# College Drop Out



## LittleMissLilo (Oct 31, 2008)

My bf whom I've been with for two years and 6 months has finally decided to drop outta school. When we first met, he wasn't even in college (18 yrs old) and I finally pushed him to go two semesters ago. Both semesters hes dropped out, this semester which is his third, he also chose to drop out. He says hes not ready or mentally prepared. The worst part was that all three semesters he took just ONE class that met twice a week. Its not like he was taking a heavy load like I was and I go three days a week.

I'm just really bummed and concerned. I just got accepted to transfer to SFSU and CAL. I cant even share in the excitement if the other just dropped out. Blah. I keep telling myself, oh whatever as long as its not me.

I told him if he wanted to get somewhere in life he needs to go to school, the economy is not up for taking people who dropped out (high paying jobs is what I mean) and if we even want a life together I cant have someone drop out support me with no degree. =[

Should I be concerned or am I overreacting?


----------



## Dragonfly (Oct 31, 2008)

Good for you for getting to transfer to SFSU and CAL.

I can't agree with you more that education is the key to economic success.

Right now when jobs can be scarce, it's a great time to return to school and get another certificate or degree.

The situation with your boyfriend reminds of the old cliche - "you can lead a horse to water but not make him drink"

The only advice I can offer is to focus on yourself and your education.

And don't compromise what is important to you in a relationship.

Good luck with the studies


----------



## pinksugar (Oct 31, 2008)

I completely agree with Carolyn - you can tell him all you want, but essentially he'll do what he wants.

I'm sorry to say this, he sounds just like SO MANY guys of his age that I've known, that have dated my friends or who have dated me. They have no drive.

I personally would be annoyed and concerned. It's not like he's said, ok, I'm dropping out but that's because I want to do an internship, or go to trade school or I have a job lined up.

Not mentally prepared?! I'm in no way a super smart genius, but I got that same argument from my ex - he coudn't work since it was too hard with uni as well, and he even said he couldn't handle a relationship - not enough time for that!
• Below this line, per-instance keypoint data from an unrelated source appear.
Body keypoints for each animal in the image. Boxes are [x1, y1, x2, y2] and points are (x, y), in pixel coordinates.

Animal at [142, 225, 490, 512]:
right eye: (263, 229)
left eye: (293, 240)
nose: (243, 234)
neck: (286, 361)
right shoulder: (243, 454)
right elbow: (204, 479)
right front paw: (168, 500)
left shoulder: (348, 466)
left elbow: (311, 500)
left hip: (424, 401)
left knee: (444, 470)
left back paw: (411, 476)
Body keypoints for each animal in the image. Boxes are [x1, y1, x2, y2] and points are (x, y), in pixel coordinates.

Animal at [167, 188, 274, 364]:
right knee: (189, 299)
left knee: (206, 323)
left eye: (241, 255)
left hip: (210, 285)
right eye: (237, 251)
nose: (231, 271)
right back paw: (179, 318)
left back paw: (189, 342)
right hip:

Well let me tell you - I manage part time work, uni AND manage personal relationships so I think it's a load of bull.

I would expect him to have something else as a backup if he didn't want to study. I know I sound kind of *****y, but I've been in this situation and I found it so frustrating and upsetting! They aren't realizing their full potential!

By the way, you're right - it doesn't matter since it's not you! I think what will happen is that if you continue to do really well you may grow out of him or he may realize that he isn't doing as well as you, and he might find something that he's good at that he can study.
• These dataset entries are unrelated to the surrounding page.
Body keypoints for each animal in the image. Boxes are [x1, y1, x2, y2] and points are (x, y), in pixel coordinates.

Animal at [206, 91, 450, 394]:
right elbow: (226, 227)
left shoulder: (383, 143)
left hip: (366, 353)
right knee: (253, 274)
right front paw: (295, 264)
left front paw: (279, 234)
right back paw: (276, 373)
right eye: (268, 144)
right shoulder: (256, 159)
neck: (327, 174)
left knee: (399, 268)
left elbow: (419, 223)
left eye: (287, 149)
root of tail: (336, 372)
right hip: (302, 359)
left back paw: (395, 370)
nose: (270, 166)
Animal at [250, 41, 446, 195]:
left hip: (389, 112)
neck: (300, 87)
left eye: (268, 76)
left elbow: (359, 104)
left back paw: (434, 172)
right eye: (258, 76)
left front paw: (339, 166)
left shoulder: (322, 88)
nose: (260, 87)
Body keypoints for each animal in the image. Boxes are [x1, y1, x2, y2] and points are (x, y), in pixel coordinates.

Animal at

Congratulations on your transfer! how awesome for you!


----------



## kcam125 (Oct 31, 2008)

you should be concerned, now a days you can hardly get anywhere without a college degree =/

good for you! you got into sfsu &amp; cal! which are you leaning towards? Cal is great, especially the people, diversity and the area around campus, like Telegraph &amp; College Ave. Great hang out spots and great food! Also very close to bart among other things! Good luck with your choices! Go Bears! (nothing subliminal about that!) ^_^ /emoticons/[email protected] 2x" width="20" height="20" />


----------



## brewgrl (Oct 31, 2008)

Go to Cal! We can e Cal girls together!!!

GO BEARS!

Maybe traditional school isn't for him... has he thought about maybe taking something vocationally?

If he's going to be dropping out every semester, I wouldn't push him any further. It's just wasting money. Plus, it will cause resent in the both of you... When it comes to education- worry about you, and then your future children.

If's he's man enough and smart enough, he will figure out his path on his own. My husband didn't go to college, and he owned his own business and then moved on to become the Northern California Project Manager for a "green" company that helps reduce energy use and water consumption in commercial projects. he makes twice as much as i do now at what he does.

but would I do it? nope... it's hard hard work what he does, but he loves it and he's good at it.

Everyone has their paths. Just be sure he's at least trying to walk one, and not lying around blocking you from walking yours.


----------



## pinksugar (Oct 31, 2008)

Jen, you put it much better than I did. But that's pretty much what I think. LOL


----------



## S. Lisa Smith (Oct 31, 2008)

I'd transfer and go on with school (I don't think you were considering not going). He will either find himself or not. [Auntie mode: on] See how you feel about him after you get to Cal or that other school




You are right to say it's his life, you tried to help...There are plenty of fish in the sea. [Auntie mode: off]


----------



## Darla (Oct 31, 2008)

All i know is college is not for everyone. There are people that don't go to college and are successful. But it seems like a lot of these people have incredible skills or aptitude that allow them to excel.

Statistics however don't lie.College graduates typically earn more money than non-graduates. obviously there are exception as mentioned. A college degree is worth something in the job market today and given two candidates employers do look for the degree.


----------



## Adrienne (Oct 31, 2008)

Speaking from personal experience, believe me, if you have to motivate him for him to excel, you're just being a second mom. I'm not saying college is for everyone but you're both really young and at this age, i really don't think finding the one you want to spend the rest of your life with is going to be certain, not impossible just harder to find. Firstly, you both still haven't grown into the adults you are going to be and dont know who you are yet alone. At this age, I would put myself first. It seems you want someone that at least is in the same mind set as you and the only way you're going to find this is with someone who goes to college like you. This obviously seems very important for you to have in common with a significant other.


----------



## Johnnie (Oct 31, 2008)

I agree with Darla!!


----------



## Aprill (Oct 31, 2008)

ITA with Jen...dont stress his education because men sometimes dont need a boatload of education to prove themselves. My husband did one semester of college, he was in the army, yet he dosent attend college anymore and makes more money than I would make with a master's degree. For a man, college education is good for men, but I dont see it as mandatory for them because they can always find good jobs with no education. My husband has skills that college cant teach him.

So give him some time and when he is lagging around with no job and no nothing, then fuss.


----------



## LittleMissLilo (Nov 1, 2008)

Thanks all! It really made me feel better, I mean I know I'm concerned about his educational goals as far as his excuse of not being mentally prepared, but you are all right. I am better off worrying about myself. Its nice to show concern for someone, but in the end all you got is yourself right? I have to do it for myself no matter what anyone else's goals are. I'm going to do that and whatever path he picks, thats fine by me as long as it does not concern my college education and needs.


----------